-- EXTRACTED RECORDS follows --
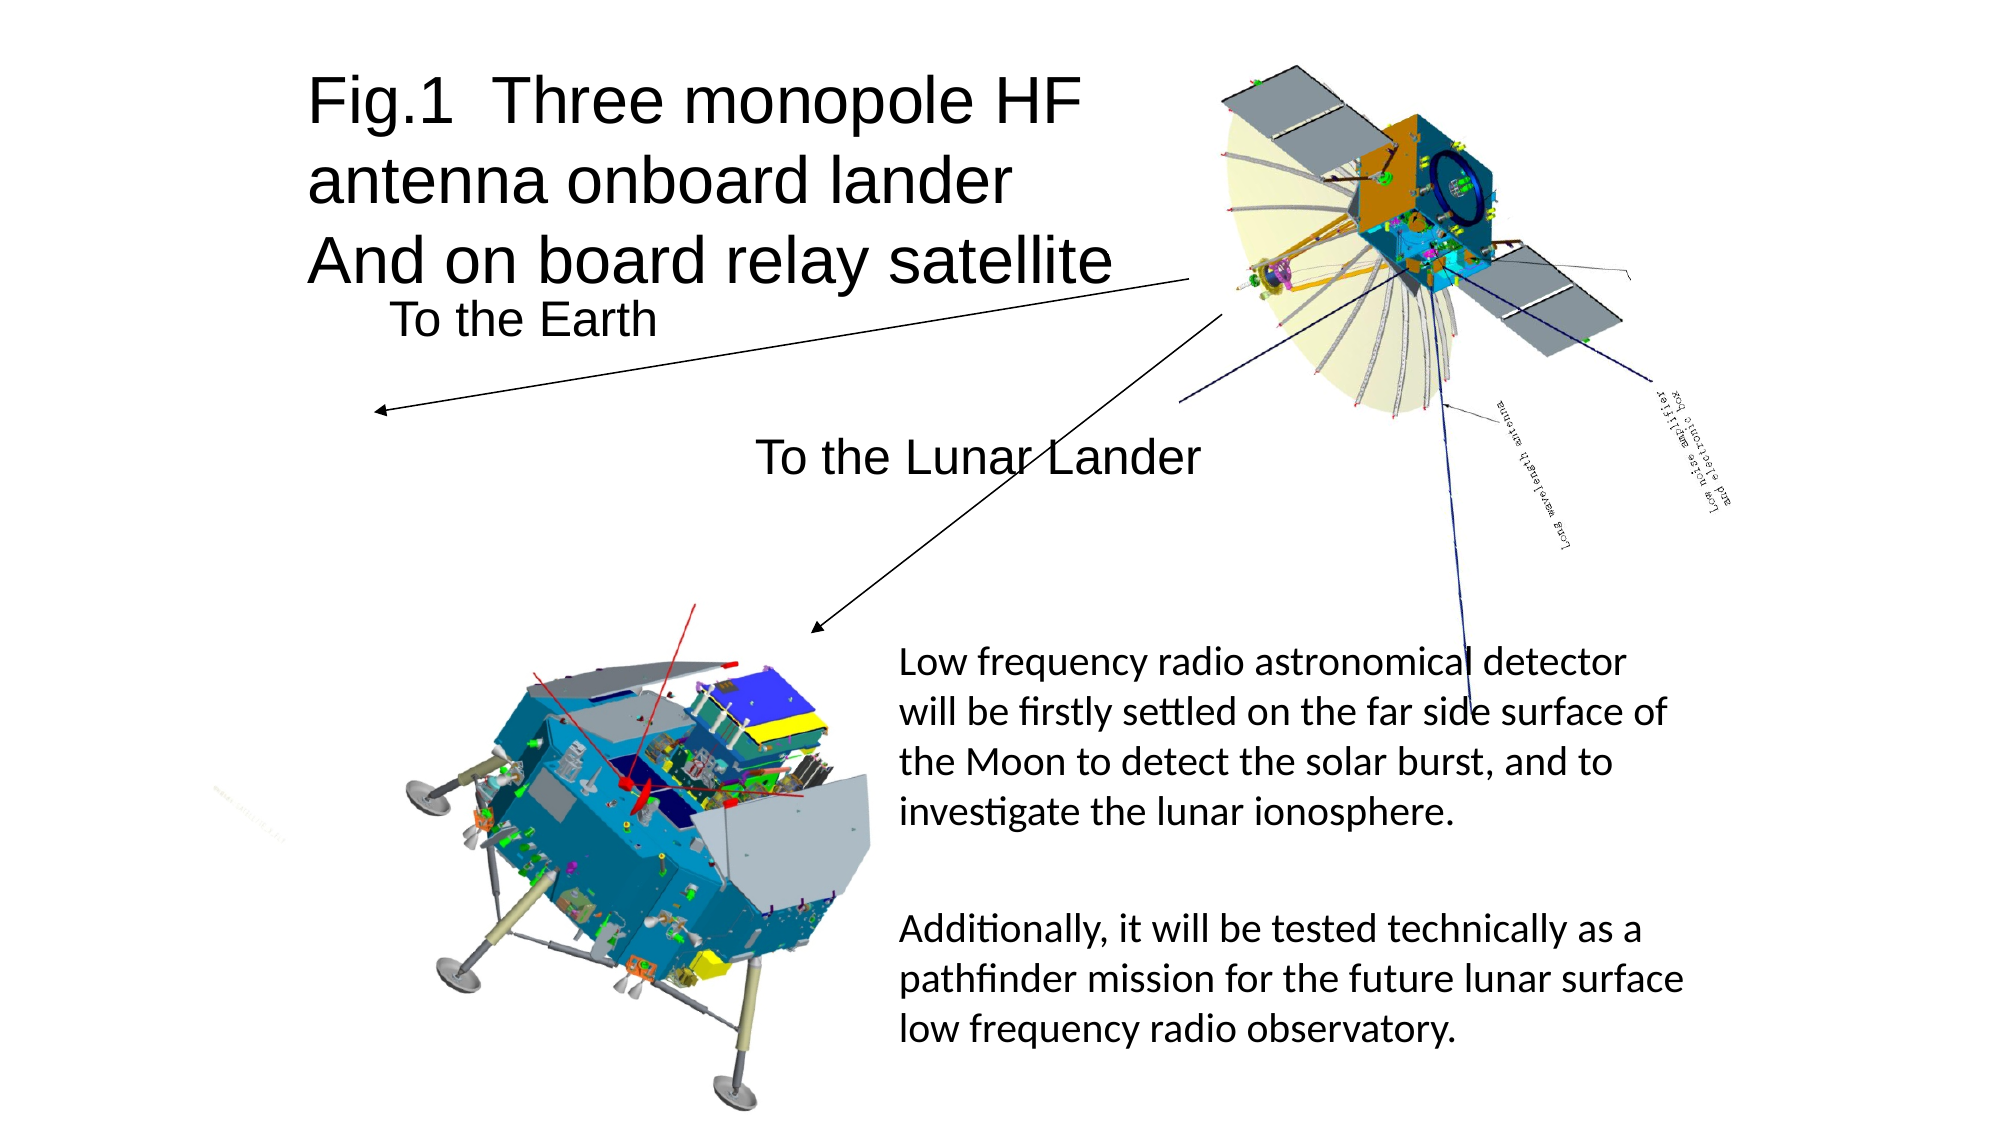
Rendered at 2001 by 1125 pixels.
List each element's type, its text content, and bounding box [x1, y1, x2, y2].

text_box Fig.1 Three monopole HF antenna onboard lander And on board relay satellite [292, 49, 1130, 305]
text_box To the Lunar Lander [740, 417, 810, 492]
text_box Low frequency radio astronomical detector will be firstly settled on the far side surface of the Moon to detect the solar burst, and to investigate the lunar ionosphere. Additionally, it will be tested technically as a pathfinder mission for the future lunar surface low frequency radio observatory. [884, 626, 1702, 1125]
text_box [810, 314, 1223, 634]
picture [174, 414, 951, 1125]
picture [1050, 0, 1800, 626]
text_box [373, 278, 1189, 413]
-- EXTRACTED RECORDS concluded --
#### [JOB ITEM]
Full copy, no pictures: write out each line of the data exactly as it stands.

#### [ANSWER BOX]
Rendered at 2001 by 1125 pixels.
List each element's type, its text content, and bounding box [x1, y1, x2, y2].

text_box Fig.1 Three monopole HF antenna onboard lander And on board relay satellite [292, 49, 1130, 305]
text_box To the Lunar Lander [740, 417, 810, 492]
text_box Low frequency radio astronomical detector will be firstly settled on the far side surface of the Moon to detect the solar burst, and to investigate the lunar ionosphere. Additionally, it will be tested technically as a pathfinder mission for the future lunar surface low frequency radio observatory. [884, 626, 1702, 1125]
text_box [810, 314, 1223, 634]
picture [174, 414, 951, 1125]
picture [1050, 0, 1800, 626]
text_box [373, 278, 1189, 413]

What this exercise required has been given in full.